The Internet is chock full of tricks and tips for problem sleepers. It seems that every blogger with an audience has helpful advice on how to fall and stay asleep. Unfortunately, as is true with too much information on the Web, you simply can’t trust everything you read.
Sleep is a complicated phenomenon, and though atypical solutions may work for some, for most sleepers, there are strict rules they should follow to ensure a full and restful sleep. Before you waste another night tossing and turning due to poor counsel, learn which suggestions are good and which will leave you wide-eyed all night long.
Won’t: Eating Certain Foods
What seems to be the biggest sleeping trend of late is that certain specific foods increase a person’s ability to fall and stay asleep. Lists of these foods have swelled into the double digits, and they usually include tasty treats that are excellent for snacking. Some usual items on “foods that help you sleep” lists are:
- Whole grains
These foods should seem familiar: They are some of the healthiest foods that are inexpensive and widely available. These foods don’t contain any magical soporific ingredients; they are simply good for the body as a whole. Generally, healthy people have less trouble falling asleep, but these foods are by no means a guarantee for fast, full rest.
Will: Not Eating
Instead, those who have trouble falling and staying asleep should strongly consider avoiding food altogether for a few hours before bedtime. Consuming food (and beverages other than water) even a couple hours before sleeping causes a number of issues. Food is your main energy source, so eating refuels the mind and body to make you more awake and focused — which is the exact opposite state you want before bed.
Additionally, lying down after eating increases your risk for heartburn, as strong stomach acids can creep up the esophagus much easier while you are supine, and the burning pain will certainly disrupt your sleep. To prevent sleep disruption from food, you should avoid dining (particularly on acidic or fatty foods) for three or more hours before bed.
Won’t: Using Special Scents or Sounds
It seems that scientists are still unlocking the secrets of the senses, which is perhaps why so many trouble sleepers ascribe to the idea that relaxing scents and sounds will send them dozing in seconds. Indeed, the brain develops powerful connections using information from the nose and ears, but that means a sleeper’s ability to relax using certain smells and noises depends entirely on his/her past encounters with the sensations.

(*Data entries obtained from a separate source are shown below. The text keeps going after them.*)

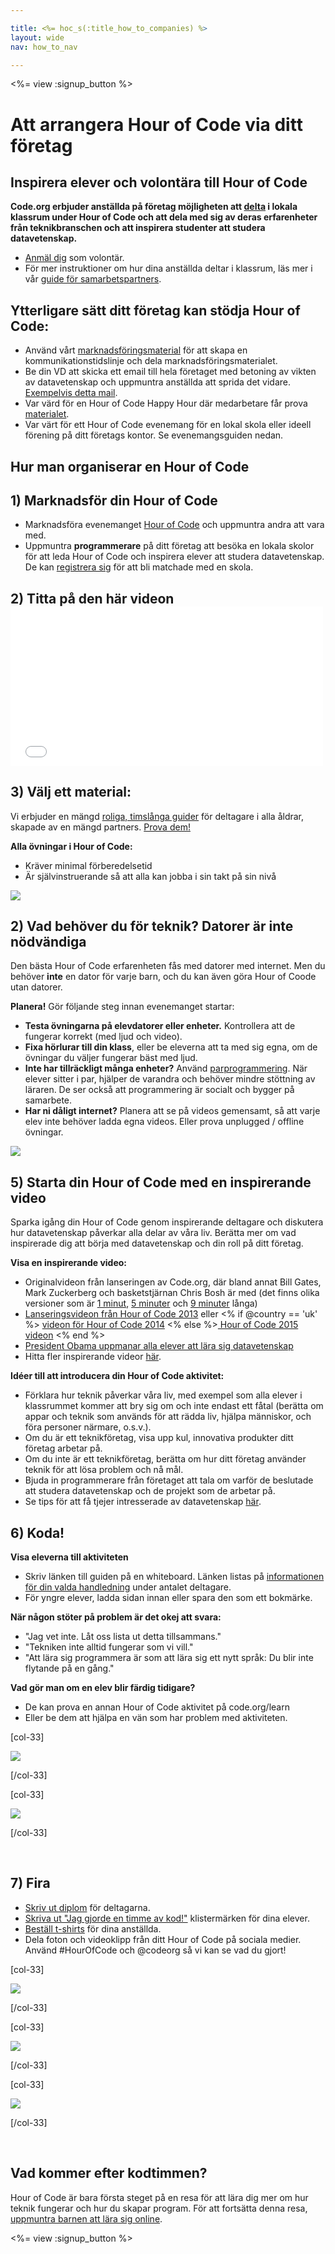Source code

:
 ```yaml
---

title: <%= hoc_s(:title_how_to_companies) %>
layout: wide
nav: how_to_nav

---
```


<%= view :signup_button %>

# Att arrangera Hour of Code via ditt företag

## Inspirera elever och volontära till Hour of Code

**Code.org erbjuder anställda på företag möjligheten att [delta](<%= resolve_url('https://code.org/volunteer') %>) i lokala klassrum under Hour of Code och att dela med sig av deras erfarenheter från teknikbranschen och att inspirera studenter att studera datavetenskap.**

  * [Anmäl dig](<%= resolve_url('https://code.org/volunteer') %>) som volontär.
  * För mer instruktioner om hur dina anställda deltar i klassrum, läs mer i vår [guide för samarbetspartners](<%= localized_file('/files/HourOfCodeGuideForCorporatePartners.pdf') %>).

## Ytterligare sätt ditt företag kan stödja Hour of Code:

  * Använd vårt [marknadsföringsmaterial](<%= localized_file('/files/HourOfCodeInternalMarketingToolkit.pdf') %>) för att skapa en kommunikationstidslinje och dela marknadsföringsmaterialet.
  * Be din VD att skicka ett email till hela företaget med betoning av vikten av datavetenskap och uppmuntra anställda att sprida det vidare. [Exempelvis detta mail](<%= resolve_url('/promote/resources#sample-emails') %>).
  * Var värd för en Hour of Code Happy Hour där medarbetare får prova [materialet](<%= resolve_url('https://code.org/learn') %>).
  * Var värt för ett Hour of Code evenemang för en lokal skola eller ideell förening på ditt företags kontor. Se evenemangsguiden nedan.

## Hur man organiserar en Hour of Code

## 1) Marknadsför din Hour of Code

  * Marknadsföra evenemanget [Hour of Code](<%= resolve_url('/promote') %>) och uppmuntra andra att vara med.
  * Uppmuntra **programmerare** på ditt företag att besöka en lokala skolor för att leda Hour of Code och inspirera elever att studera datavetenskap. De kan [registrera sig](<%= resolve_url('https://code.org/volunteer/engineer') %>) för att bli matchade med en skola.

## 2) Titta på den här videon <iframe width="500" height="255" src="//www.youtube.com/embed/SrnvvWDm73k" frameborder="0" allowfullscreen></iframe>
## 3) Välj ett material:

Vi erbjuder en mängd [roliga, timslånga guider](<%= resolve_url('https://code.org/learn') %>) för deltagare i alla åldrar, skapade av en mängd partners. [Prova dem!](<%= resolve_url("https://code.org/learn") %>)

**Alla övningar i Hour of Code:**

  * Kräver minimal förberedelsetid
  * Är självinstruerande så att alla kan jobba i sin takt på sin nivå

[![](/images/fit-700/tutorials.png)](<%= resolve_url('https://code.org/learn') %>)

## 2) Vad behöver du för teknik? Datorer är inte nödvändiga

Den bästa Hour of Code erfarenheten fås med datorer med internet. Men du behöver **inte** en dator för varje barn, och du kan även göra Hour of Coode utan datorer.

**Planera!** Gör följande steg innan evenemanget startar:

  * **Testa övningarna på elevdatorer eller enheter.** Kontrollera att de fungerar korrekt (med ljud och video).
  * **Fixa hörlurar till din klass**, eller be eleverna att ta med sig egna, om de övningar du väljer fungerar bäst med ljud.
  * **Inte har tillräckligt många enheter?** Använd [parprogrammering](https://www.youtube.com/watch?v=vgkahOzFH2Q). När elever sitter i par, hjälper de varandra och behöver mindre stöttning av läraren. De ser också att programmering är socialt och bygger på samarbete.
  * **Har ni dåligt internet?** Planera att se på videos gemensamt, så att varje elev inte behöver ladda egna videos. Eller prova unplugged / offline övningar.

![](/images/fit-350/group_ipad.jpg)

## 5) Starta din Hour of Code med en inspirerande video

Sparka igång din Hour of Code genom inspirerande deltagare och diskutera hur datavetenskap påverkar alla delar av våra liv. Berätta mer om vad inspirerade dig att börja med datavetenskap och din roll på ditt företag.

**Visa en inspirerande video:**

  * Originalvideon från lanseringen av Code.org, där bland annat Bill Gates, Mark Zuckerberg och basketstjärnan Chris Bosh är med (det finns olika versioner som är [1 minut](https://www.youtube.com/watch?v=qYZF6oIZtfc), [5 minuter](https://www.youtube.com/watch?v=nKIu9yen5nc) och [9 minuter](https://www.youtube.com/watch?v=dU1xS07N-FA) långa)
  * [Lanseringsvideon från Hour of Code 2013](https://www.youtube.com/watch?v=FC5FbmsH4fw) eller <% if @country == 'uk' %> [ videon för Hour of Code 2014](https://www.youtube.com/watch?v=7L97YMYqLHc) <% else %>[ Hour of Code 2015 videon](https://www.youtube.com/watch?v=7L97YMYqLHc) <% end %>
  * [President Obama uppmanar alla elever att lära sig datavetenskap](https://www.youtube.com/watch?v=6XvmhE1J9PY)
  * Hitta fler inspirerande videor [här](https://www.youtube.com/playlist?list=PLzdnOPI1iJNfpD8i4Sx7U0y2MccnrNZuP).

**Idéer till att introducera din Hour of Code aktivitet:**

  * Förklara hur teknik påverkar våra liv, med exempel som alla elever i klassrummet kommer att bry sig om och inte endast ett fåtal (berätta om appar och teknik som används för att rädda liv, hjälpa människor, och föra personer närmare, o.s.v.). 
  * Om du är ett teknikföretag, visa upp kul, innovativa produkter ditt företag arbetar på.
  * Om du inte är ett teknikföretag, berätta om hur ditt företag använder teknik för att lösa problem och nå mål.
  * Bjuda in programmerare från företaget att tala om varför de beslutade att studera datavetenskap och de projekt som de arbetar på.
  * Se tips för att få tjejer intresserade av datavetenskap [här](<%= resolve_url('https://code.org/girls') %>).

## 6) Koda!

**Visa eleverna till aktiviteten**

  * Skriv länken till guiden på en whiteboard. Länken listas på [informationen för din valda handledning](<%= resolve_url('https://code.org/learn') %>) under antalet deltagare.
  * För yngre elever, ladda sidan innan eller spara den som ett bokmärke.

**När någon stöter på problem är det okej att svara:**

  * "Jag vet inte. Låt oss lista ut detta tillsammans."
  * "Tekniken inte alltid fungerar som vi vill."
  * "Att lära sig programmera är som att lära sig ett nytt språk: Du blir inte flytande på en gång."

**Vad gör man om en elev blir färdig tidigare?**

  * De kan prova en annan Hour of Code aktivitet på code.org/learn
  * Eller be dem att hjälpa en vän som har problem med aktiviteten.

[col-33]

![](/images/fit-250/highschoolgirls.jpeg)

[/col-33]

[col-33]

![](/images/fit-300/group_ar.jpg)

[/col-33]

<p style="clear:both">
  &nbsp;
</p>

## 7) Fira

  * [Skriv ut diplom](<%= resolve_url('https://code.org/certificates') %>) för deltagarna.
  * [Skriva ut "Jag gjorde en timme av kod!"](<%= resolve_url('/promote/resources#stickers') %>) klistermärken för dina elever.
  * [Beställ t-shirts](http://blog.code.org/post/132608499493/hour-of-code-shirts-and-more) för dina anställda.
  * Dela foton och videoklipp från ditt Hour of Code på sociala medier. Använd #HourOfCode och @codeorg så vi kan se vad du gjort!

[col-33]

![](/images/fit-250/celebrate2.jpeg)

[/col-33]

[col-33]

![](/images/fit-260/highlight-certificates.jpg)

[/col-33]

[col-33]

![](/images/fit-300/boy-certificate.jpg)

[/col-33]

<p style="clear:both">
  &nbsp;
</p>

## Vad kommer efter kodtimmen?

Hour of Code är bara första steget på en resa för att lära dig mer om hur teknik fungerar och hur du skapar program. För att fortsätta denna resa, [uppmuntra barnen att lära sig online](<%= resolve_url('https://code.org/learn/beyond') %>).

<%= view :signup_button %>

For example, for travelers who prefer to relax on beaches, the sound of lapping waves may be soporific; however, avid surfers and water sport enthusiasts may feel exhilarated by the noise. Aromatherapy and sound therapy may work for some, but they certainly aren’t a cure-all for sleep issues.

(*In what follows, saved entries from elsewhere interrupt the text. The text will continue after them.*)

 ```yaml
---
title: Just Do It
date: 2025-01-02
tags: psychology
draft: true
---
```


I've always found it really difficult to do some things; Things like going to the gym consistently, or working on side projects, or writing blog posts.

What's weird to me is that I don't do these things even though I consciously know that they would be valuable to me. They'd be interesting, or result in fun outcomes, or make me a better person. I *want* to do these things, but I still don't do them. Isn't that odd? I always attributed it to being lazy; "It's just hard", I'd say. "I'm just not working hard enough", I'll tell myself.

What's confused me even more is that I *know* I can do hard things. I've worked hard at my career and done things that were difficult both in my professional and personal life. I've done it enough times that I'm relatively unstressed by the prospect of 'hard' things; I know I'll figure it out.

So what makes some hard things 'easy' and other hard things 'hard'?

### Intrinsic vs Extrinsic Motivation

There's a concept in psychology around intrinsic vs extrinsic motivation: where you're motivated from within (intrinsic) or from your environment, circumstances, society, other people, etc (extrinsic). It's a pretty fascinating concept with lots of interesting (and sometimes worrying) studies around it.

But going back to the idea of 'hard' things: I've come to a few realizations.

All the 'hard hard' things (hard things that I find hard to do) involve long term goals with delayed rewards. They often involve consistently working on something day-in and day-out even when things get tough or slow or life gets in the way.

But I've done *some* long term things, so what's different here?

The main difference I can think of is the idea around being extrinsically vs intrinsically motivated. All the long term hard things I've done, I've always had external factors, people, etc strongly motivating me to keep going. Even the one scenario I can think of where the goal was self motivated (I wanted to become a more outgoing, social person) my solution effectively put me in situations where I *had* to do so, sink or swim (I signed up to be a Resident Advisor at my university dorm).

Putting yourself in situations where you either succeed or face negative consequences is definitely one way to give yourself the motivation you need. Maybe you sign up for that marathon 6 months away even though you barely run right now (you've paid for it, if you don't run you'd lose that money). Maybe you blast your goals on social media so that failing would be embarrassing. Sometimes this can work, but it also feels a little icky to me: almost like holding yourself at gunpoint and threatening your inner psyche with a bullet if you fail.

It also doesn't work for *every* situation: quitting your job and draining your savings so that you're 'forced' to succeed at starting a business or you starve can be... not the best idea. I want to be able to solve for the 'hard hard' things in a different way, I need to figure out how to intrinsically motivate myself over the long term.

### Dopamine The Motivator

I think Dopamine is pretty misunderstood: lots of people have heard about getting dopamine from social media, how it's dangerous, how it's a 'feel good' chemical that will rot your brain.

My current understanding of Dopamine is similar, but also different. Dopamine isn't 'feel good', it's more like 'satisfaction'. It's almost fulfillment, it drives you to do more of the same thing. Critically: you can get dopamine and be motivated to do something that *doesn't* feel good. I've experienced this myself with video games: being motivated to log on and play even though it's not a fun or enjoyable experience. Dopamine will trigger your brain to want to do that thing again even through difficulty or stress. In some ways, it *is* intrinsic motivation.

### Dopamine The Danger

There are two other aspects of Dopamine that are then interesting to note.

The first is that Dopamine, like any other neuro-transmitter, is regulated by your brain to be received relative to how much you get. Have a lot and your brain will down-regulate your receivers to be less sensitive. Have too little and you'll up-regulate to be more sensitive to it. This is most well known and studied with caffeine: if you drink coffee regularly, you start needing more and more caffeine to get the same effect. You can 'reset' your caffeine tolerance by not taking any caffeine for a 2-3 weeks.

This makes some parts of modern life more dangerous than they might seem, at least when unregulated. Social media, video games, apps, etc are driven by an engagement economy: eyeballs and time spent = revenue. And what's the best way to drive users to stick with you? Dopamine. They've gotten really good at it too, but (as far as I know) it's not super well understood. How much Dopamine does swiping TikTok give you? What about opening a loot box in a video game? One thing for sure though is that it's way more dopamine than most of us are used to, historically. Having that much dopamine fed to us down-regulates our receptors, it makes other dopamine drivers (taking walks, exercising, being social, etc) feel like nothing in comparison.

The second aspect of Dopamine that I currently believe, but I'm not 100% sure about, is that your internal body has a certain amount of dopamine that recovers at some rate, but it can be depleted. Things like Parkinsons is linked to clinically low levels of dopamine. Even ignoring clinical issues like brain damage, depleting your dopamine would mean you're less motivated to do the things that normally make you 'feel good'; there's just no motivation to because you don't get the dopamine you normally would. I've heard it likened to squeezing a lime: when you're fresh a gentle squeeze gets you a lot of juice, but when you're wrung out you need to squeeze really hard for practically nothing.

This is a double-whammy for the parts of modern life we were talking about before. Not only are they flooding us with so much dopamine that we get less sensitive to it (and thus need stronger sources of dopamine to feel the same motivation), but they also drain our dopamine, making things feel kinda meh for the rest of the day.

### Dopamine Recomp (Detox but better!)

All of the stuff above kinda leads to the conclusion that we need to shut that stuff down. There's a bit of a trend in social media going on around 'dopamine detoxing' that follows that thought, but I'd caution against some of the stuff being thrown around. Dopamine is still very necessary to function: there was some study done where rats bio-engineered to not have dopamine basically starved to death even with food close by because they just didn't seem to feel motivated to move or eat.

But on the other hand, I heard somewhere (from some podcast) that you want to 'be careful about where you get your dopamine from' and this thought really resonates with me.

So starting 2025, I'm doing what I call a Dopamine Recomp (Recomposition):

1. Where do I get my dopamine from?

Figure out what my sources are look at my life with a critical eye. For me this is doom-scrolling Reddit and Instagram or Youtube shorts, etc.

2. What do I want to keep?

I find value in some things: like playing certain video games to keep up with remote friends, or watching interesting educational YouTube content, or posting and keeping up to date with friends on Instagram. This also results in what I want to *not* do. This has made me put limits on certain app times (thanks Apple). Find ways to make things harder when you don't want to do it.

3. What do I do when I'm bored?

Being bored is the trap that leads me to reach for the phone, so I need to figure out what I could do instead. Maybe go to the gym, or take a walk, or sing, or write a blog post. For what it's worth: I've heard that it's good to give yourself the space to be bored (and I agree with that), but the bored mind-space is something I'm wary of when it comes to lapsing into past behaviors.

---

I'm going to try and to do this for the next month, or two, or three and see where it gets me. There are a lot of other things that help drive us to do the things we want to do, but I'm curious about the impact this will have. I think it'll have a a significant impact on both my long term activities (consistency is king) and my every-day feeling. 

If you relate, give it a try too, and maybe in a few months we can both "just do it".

Will: Sleeping on the Right Bed
Instead, the key to drifting off quickly and deeply is sleeping on the right bed for your body type. Smaller people typically need softer cushions that yield to their lightweight frames, while larger individuals require the support of firmer mattresses. This disparity is why the popular number bed is so common among married or cohabiting couples, who share a bed despite their differing bed needs. Most experts suggest buying a new mattress every seven years to sleep on the most comfortable and secure bed possible.
Won’t: Avoiding Naps
Most trouble sleepers believe that if they exhaust their minds and bodies, they will be so tired at bedtime that they will immediately slip into sleep. In this line of reasoning, naps are strictly forbidden. Unfortunately, all sleepers are accomplishing with this misguided remedy is ensuring their discomfort and decreased productivity throughout the day.
The time since the last rest does factor slightly into a person’s drowsiness and ability to fall asleep, but the circadian rhythm is far more responsible for fast, efficient rest. Feelings of sleepiness ebb and flow throughout the day due to the rhythm, and trouble sleepers whose rhythm is off-beat will likely feel wide-awake before bedtime no matter how many hours they’ve been awake.
Will: Setting a Sleep Schedule
Instead, you should establish a strict sleeping routine and stick to it. Your routine should encompass both falling asleep and waking up, and it should include strict bedtimes and wake-up times. Additionally, you can create a pattern of activities to prepare your body for sleep (or wakefulness) like showering, brushing teeth, reading, and meditating. With this regular sequence, your mind and body will start to recognize the signs of impending sleep, and you will eventually fall asleep much faster. You may even be able to incorporate naps into your sleep schedule — as long as they are shorter than 90 minutes and never fall after 4 p.m.